Worryingly the strength in US markets appears to be driven by a squeeze in the shorts, rather than a true “risk on” redeployment of capital. My colleagues in the US noting today that their basket (MSXXSHRT) outperformed meaningfully again today, the second largest one day relative move since 2016 – the largest move was Tuesday!

That’s for the US; there was some better news out of Europe where the move appears to have been more organic:

We just published an update on the short covering we are seeing in Europe and our recommendations for our baskets (MSSTHISI, MSSTARSI). In a nutshell the short covering we already saw throughout Jun-Aug, coupled with the comfortable p&l cushion, has ensured that short-covering is NOT driving European markets.

The lack of a squeeze also explains Europe’s modest bounce today:

After the October we just survived, I suppose it comes as no surprise that November kicked off with more of a whimper than a bang, as Eurostoxx50 closed up a mere 20bps.
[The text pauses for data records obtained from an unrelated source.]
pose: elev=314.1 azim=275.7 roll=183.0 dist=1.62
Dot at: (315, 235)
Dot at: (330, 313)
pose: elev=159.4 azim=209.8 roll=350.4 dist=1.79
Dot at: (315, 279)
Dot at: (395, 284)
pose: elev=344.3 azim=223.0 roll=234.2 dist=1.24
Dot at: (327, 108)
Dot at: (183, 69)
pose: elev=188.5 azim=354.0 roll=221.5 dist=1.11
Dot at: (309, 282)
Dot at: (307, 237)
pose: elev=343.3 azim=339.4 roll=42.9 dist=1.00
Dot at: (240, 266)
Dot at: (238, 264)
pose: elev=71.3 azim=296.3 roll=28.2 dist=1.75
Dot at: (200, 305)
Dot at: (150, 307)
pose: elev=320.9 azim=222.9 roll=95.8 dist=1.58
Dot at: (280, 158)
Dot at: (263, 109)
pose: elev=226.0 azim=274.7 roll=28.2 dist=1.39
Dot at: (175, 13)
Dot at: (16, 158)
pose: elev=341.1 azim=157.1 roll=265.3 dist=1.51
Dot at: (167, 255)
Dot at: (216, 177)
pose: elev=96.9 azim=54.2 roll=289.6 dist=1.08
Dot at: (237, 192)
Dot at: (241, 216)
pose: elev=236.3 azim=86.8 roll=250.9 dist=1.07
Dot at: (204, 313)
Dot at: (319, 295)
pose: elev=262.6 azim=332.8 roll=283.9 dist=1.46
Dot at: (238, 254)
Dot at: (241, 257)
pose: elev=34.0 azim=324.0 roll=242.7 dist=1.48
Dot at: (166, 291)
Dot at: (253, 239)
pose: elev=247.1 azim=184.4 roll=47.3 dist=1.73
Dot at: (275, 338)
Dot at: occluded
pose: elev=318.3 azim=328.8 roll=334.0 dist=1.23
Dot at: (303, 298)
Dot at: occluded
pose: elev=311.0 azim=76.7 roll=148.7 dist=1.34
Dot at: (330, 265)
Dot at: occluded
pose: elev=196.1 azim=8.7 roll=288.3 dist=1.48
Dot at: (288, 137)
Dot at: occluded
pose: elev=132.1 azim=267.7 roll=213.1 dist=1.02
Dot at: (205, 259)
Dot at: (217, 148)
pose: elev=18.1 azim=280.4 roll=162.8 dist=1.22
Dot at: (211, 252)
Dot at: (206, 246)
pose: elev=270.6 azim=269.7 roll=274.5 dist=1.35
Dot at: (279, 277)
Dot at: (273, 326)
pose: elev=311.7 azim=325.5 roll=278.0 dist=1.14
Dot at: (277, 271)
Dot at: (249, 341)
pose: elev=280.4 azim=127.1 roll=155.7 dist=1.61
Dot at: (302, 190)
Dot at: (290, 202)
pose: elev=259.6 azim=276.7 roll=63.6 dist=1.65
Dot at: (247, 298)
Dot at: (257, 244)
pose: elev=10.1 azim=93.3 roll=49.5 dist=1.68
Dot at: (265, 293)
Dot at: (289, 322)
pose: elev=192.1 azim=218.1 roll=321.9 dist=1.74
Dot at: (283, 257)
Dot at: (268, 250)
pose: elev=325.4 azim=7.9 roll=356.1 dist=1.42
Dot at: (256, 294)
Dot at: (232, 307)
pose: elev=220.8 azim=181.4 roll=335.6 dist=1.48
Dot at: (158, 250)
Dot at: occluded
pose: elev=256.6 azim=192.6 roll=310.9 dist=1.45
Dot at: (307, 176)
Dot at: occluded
Despite this almost zero realised day, intraday gamma continues to offer staggering value (10d hi-lo realised sits ~26v, still around the Feb highs). This is in part driven by the “aimless” type trading on light volumes we see in our early morning sessions, as traders hold out to take our direction from US earnings and investor behaviour. It’s also certainly impacted by this incredibly distracting headline tennis on the potential escalation or de-escalation of trade wars.

Finally, Morgan Stanley’s quants have an interesting trade idea:

another fantastic update note from Rob & team looking at our favourite “End of QE” trade – short/long puts on MSSTWKBS Index. Ask us for a call.

  • All stocks rated BBB or worse, massive debt roll-over in next 3Y, issuance of credit expanding + quality of credit deteriorating.
  • The HF long book is unwinding, the short book can rise.
  • Theme outperformed in sell-off so great opportunity for shorts to re-engage in preparation for QE ending.